Camera calibration parameters:
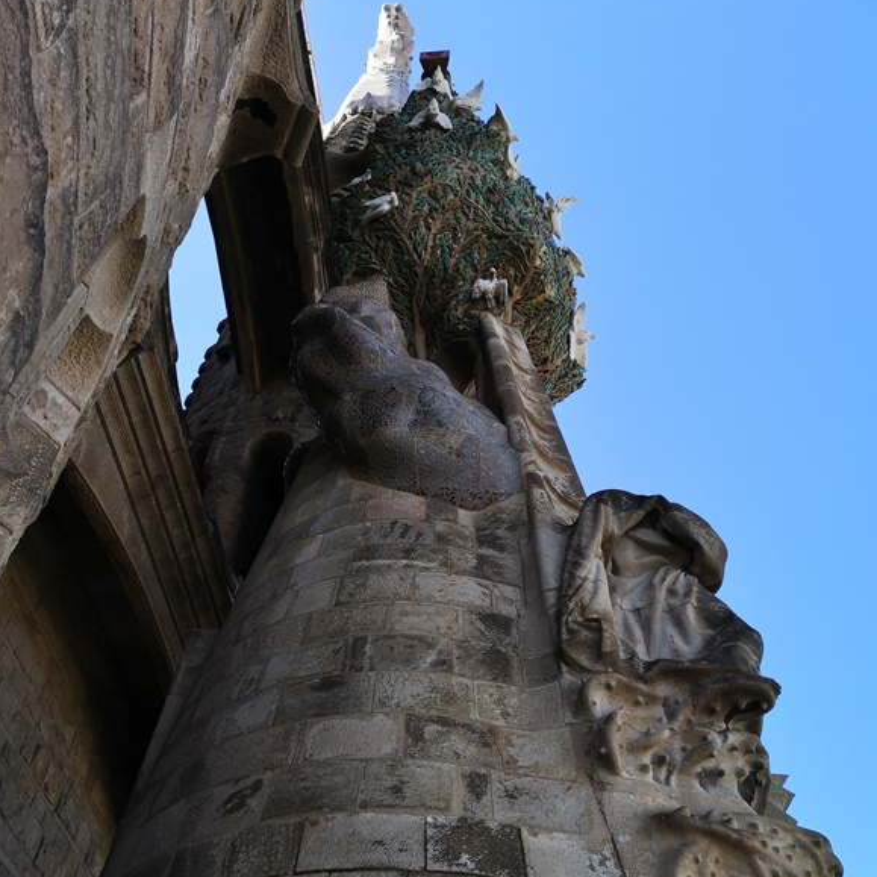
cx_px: 426
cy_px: 586
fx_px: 946
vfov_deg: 48.9
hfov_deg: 49.7
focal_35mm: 33
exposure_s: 1/1112
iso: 50
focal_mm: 3.95
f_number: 1.8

What is being asked:
From the first line to the last, output the data exactly, without the pictures.

Written solution:
cx_px: 426
cy_px: 586
fx_px: 946
vfov_deg: 48.9
hfov_deg: 49.7
focal_35mm: 33
exposure_s: 1/1112
iso: 50
focal_mm: 3.95
f_number: 1.8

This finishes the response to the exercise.